High I/O on cloud nodes affecting GlusterFS
Open, HighPublic

Description

We just had a ns report cp3 down because load times are so high. @RhinosF1 thinks that happened with mw10 this morning.

Event Timeline

RhinosF1 triaged this task as Unbreak Now! priority.Sun, May 2, 21:00
RhinosF1 created this task.
John added a subscriber: John.

Load times for mw*, so this is MediaWiki infrastructure. Please tag tasks correctly on future.

In T7230#143535, @John wrote:

Load times for mw*, so this is MediaWiki infrastructure. Please tag tasks correctly on future.

It's as far as we know to now caused by gluster.

Southparkfan lowered the priority of this task from Unbreak Now! to High.EditedSun, May 2, 21:56
Southparkfan added subscribers: Paladox, Southparkfan.

@Paladox and I are investigating the possibility of the /etc/cron.d/mdadm check (on cloud nodes only) being the cause of high I/O.

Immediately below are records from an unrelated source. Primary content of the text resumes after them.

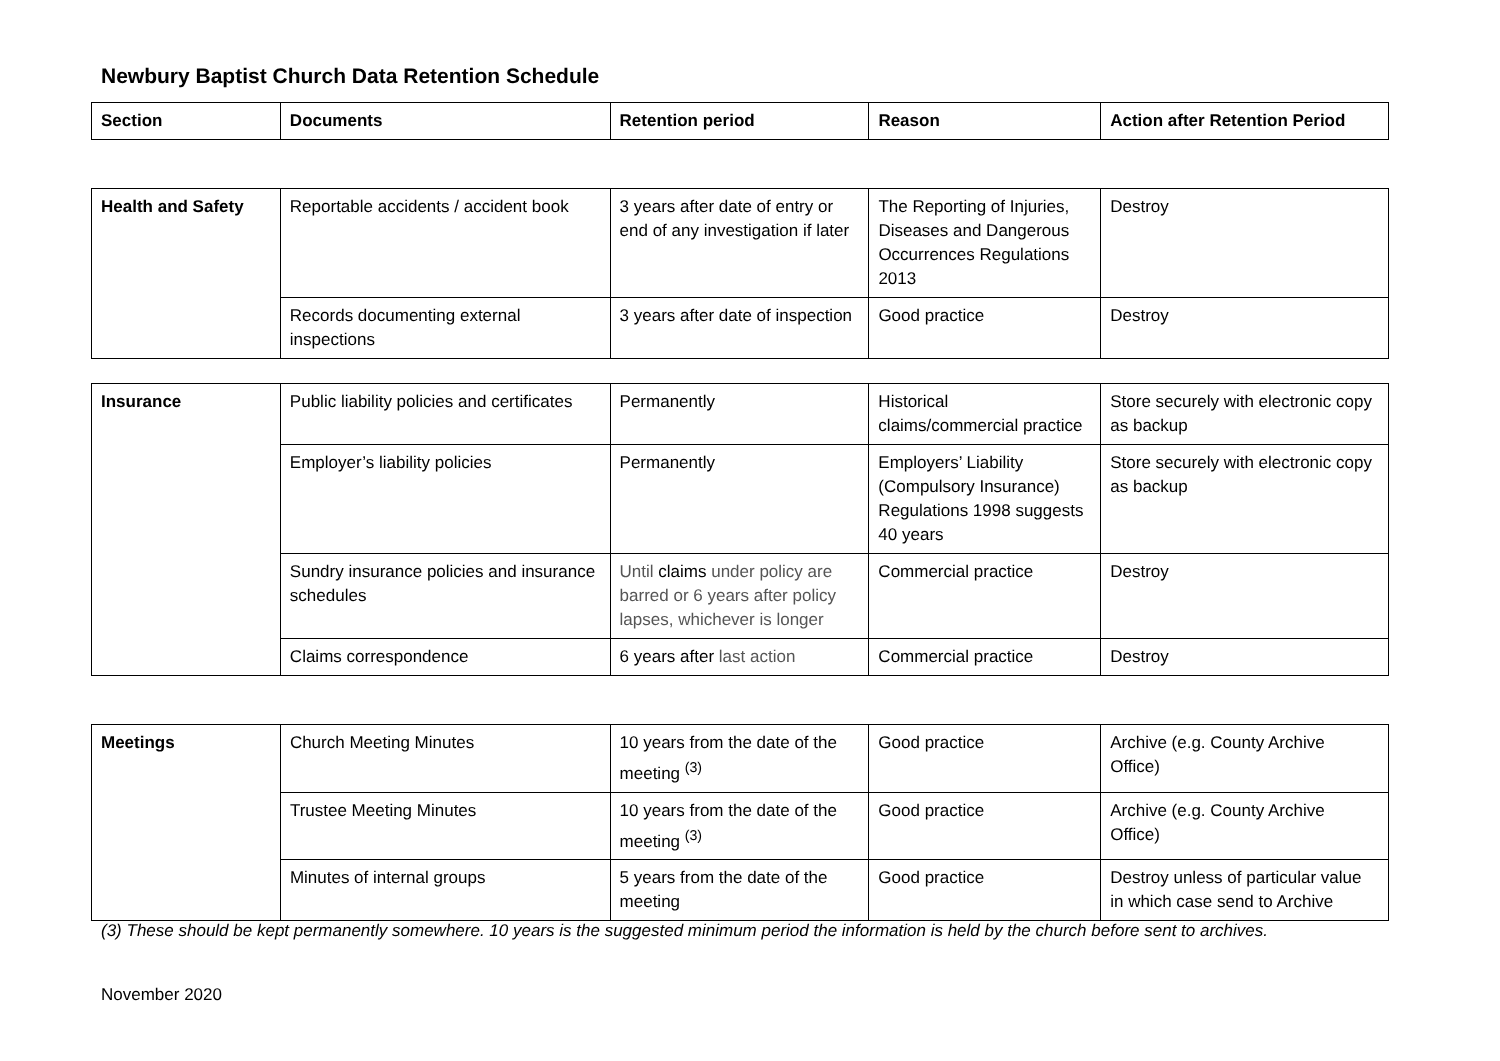Newbury Baptist Church Data Retention Schedule
| Section | Documents | Retention period | Reason | Action after Retention Period |
| --- | --- | --- | --- | --- |
| Health and Safety | Reportable accidents / accident book | 3 years after date of entry or end of any investigation if later | The Reporting of Injuries, Diseases and Dangerous Occurrences Regulations 2013 | Destroy |
| | Records documenting external inspections | 3 years after date of inspection | Good practice | Destroy |
| Insurance | Public liability policies and certificates | Permanently | Historical claims/commercial practice | Store securely with electronic copy as backup |
| | Employer’s liability policies | Permanently | Employers’ Liability (Compulsory Insurance) Regulations 1998 suggests 40 years | Store securely with electronic copy as backup |
| | Sundry insurance policies and insurance schedules | Until claims under policy are barred or 6 years after policy lapses, whichever is longer | Commercial practice | Destroy |
| | Claims correspondence | 6 years after last action | Commercial practice | Destroy |
| Meetings | Church Meeting Minutes | 10 years from the date of the meeting <sup>(3)</sup> | Good practice | Archive (e.g. County Archive Office) |
| | Trustee Meeting Minutes | 10 years from the date of the meeting <sup>(3)</sup> | Good practice | Archive (e.g. County Archive Office) |
| | Minutes of internal groups | 5 years from the date of the meeting | Good practice | Destroy unless of particular value in which case send to Archive |
(3) These should be kept permanently somewhere. 10 years is the suggested minimum period the information is held by the church before sent to archives.
November 2020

Southparkfan renamed this task from Load times high enough to cause depool to High I/O on cloud nodes affecting GlusterFS.Sun, May 2, 21:57

Facts:

Checkarray starts at 00:57 on the first Sunday of the month:

#
# cron.d/mdadm -- schedules periodic redundancy checks of MD devices
#
# Copyright © martin f. krafft <madduck@madduck.net>
# distributed under the terms of the Artistic Licence 2.0
#

# By default, run at 00:57 on every Sunday, but do nothing unless the day of
# the month is less than or equal to 7. Thus, only run on the first Sunday of
# each month. crontab(5) sucks, unfortunately, in this regard; therefore this
# hack (see #380425).
57 0 * * 0 root if [ -x /usr/share/mdadm/checkarray ] && [ $(date +\%d) -le 7 ]; then /usr/share/mdadm/checkarray --cron --all --idle --quiet; fi

Same behavior seen on other first Sundays of months:

In T7230#143535, @John wrote:

Load times for mw*, so this is MediaWiki infrastructure. Please tag tasks correctly on future.

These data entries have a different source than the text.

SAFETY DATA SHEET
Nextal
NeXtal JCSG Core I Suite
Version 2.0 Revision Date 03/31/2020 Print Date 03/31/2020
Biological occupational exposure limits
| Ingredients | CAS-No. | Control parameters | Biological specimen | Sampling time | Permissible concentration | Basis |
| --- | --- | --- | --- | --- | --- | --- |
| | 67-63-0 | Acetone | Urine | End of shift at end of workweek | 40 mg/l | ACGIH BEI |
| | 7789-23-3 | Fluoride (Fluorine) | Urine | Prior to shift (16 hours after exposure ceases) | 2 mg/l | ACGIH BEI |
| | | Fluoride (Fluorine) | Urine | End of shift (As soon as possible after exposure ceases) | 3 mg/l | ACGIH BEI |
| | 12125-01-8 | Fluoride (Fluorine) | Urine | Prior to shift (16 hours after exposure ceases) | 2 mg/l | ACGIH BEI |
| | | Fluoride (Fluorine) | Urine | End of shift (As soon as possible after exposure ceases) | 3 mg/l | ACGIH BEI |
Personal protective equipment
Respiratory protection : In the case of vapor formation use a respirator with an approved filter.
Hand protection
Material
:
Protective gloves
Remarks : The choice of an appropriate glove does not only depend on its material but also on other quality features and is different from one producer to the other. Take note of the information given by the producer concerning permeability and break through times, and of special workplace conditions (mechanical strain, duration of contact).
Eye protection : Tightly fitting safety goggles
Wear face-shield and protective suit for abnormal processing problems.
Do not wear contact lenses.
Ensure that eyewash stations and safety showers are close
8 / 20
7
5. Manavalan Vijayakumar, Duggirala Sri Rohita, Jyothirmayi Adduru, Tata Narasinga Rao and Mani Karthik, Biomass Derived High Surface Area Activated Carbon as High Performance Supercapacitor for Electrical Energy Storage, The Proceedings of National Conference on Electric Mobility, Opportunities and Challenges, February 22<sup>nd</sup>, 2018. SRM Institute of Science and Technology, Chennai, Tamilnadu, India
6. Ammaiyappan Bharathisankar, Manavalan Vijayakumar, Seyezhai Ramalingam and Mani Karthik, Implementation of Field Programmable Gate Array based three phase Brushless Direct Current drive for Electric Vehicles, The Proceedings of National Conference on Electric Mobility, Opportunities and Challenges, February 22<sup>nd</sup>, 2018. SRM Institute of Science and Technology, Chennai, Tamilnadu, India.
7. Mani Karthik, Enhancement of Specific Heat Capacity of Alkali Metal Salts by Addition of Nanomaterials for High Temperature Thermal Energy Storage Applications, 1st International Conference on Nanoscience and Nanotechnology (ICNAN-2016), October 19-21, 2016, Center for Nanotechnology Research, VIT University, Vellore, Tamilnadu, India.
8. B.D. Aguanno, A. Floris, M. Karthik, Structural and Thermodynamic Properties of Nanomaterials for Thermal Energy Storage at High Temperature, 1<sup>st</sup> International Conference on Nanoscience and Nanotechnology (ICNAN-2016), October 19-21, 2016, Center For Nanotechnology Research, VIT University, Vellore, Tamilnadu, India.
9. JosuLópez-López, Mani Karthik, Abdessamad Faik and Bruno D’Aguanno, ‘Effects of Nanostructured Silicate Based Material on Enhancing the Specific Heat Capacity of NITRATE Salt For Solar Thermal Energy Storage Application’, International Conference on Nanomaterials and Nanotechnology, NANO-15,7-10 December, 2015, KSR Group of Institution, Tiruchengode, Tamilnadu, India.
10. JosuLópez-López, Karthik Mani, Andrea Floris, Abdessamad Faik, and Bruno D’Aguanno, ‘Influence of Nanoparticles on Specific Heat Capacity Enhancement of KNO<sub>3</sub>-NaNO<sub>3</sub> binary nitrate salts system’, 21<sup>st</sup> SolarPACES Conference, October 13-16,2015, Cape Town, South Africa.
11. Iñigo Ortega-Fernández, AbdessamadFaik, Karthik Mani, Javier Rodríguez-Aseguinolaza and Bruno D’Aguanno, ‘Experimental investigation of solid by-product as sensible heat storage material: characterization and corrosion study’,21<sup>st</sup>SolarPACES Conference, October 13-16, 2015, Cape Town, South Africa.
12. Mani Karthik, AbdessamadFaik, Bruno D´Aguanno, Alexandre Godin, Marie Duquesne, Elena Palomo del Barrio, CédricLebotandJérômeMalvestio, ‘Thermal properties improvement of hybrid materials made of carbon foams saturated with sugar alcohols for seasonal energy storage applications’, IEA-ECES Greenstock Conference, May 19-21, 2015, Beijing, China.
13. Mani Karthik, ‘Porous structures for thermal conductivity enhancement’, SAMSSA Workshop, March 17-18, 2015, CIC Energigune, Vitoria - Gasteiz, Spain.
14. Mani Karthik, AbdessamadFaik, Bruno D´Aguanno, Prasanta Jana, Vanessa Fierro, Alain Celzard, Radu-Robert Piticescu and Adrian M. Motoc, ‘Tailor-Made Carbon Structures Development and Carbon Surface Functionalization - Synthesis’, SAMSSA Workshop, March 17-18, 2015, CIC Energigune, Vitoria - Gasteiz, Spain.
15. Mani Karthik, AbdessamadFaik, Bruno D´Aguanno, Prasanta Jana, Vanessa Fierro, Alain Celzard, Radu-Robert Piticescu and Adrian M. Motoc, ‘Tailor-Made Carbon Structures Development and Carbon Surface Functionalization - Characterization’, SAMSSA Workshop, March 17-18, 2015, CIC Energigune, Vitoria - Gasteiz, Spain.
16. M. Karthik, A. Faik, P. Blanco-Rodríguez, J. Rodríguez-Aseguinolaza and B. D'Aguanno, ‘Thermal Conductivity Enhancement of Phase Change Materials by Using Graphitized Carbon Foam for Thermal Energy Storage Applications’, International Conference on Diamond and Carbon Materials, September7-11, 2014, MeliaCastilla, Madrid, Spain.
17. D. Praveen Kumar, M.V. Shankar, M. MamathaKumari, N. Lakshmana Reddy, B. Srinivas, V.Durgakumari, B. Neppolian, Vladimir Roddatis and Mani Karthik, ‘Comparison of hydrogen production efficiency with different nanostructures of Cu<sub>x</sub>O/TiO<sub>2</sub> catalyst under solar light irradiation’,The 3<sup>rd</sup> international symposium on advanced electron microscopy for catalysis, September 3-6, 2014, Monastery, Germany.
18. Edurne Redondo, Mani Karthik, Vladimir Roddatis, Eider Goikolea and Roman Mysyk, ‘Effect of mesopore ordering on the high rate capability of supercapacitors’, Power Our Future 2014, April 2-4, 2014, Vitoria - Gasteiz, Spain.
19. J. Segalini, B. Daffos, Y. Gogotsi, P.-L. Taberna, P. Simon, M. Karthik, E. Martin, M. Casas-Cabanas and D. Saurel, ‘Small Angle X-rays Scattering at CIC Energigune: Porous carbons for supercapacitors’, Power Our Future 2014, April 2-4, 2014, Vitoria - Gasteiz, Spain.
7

It's as far as we know to now caused by gluster.

That information wasn’t know when I tagged it as MWSRE, therefore it’s valid. You have a pattern of mistagging tasks however which is beginning to become annoying.

@RhinosF1 The task is for the Infrastructure team now, but JohnLewis couldn't have known that in the first place.

The script runs with --idle which uses ionice, so it's already using it?

On https://bugs.debian.org/cgi-bin/bugreport.cgi?bug=592149 it says ionice -c 3 /usr/share/mdadm/checkarray --cron --all

See T7230#143573:
"However, since the deadline i/o scheduler does ignore ionice, even though the –idle argument is passed, the raid check (which is very long) will just not run with a low i/o priority…"

I even ran it with ionice the command and the load on the disk was still high.

Ohh should we run with —low

Ah ignore the above, having looked around I don't see how we can do it then if you cannot use ionice within the script && also using it outside it too.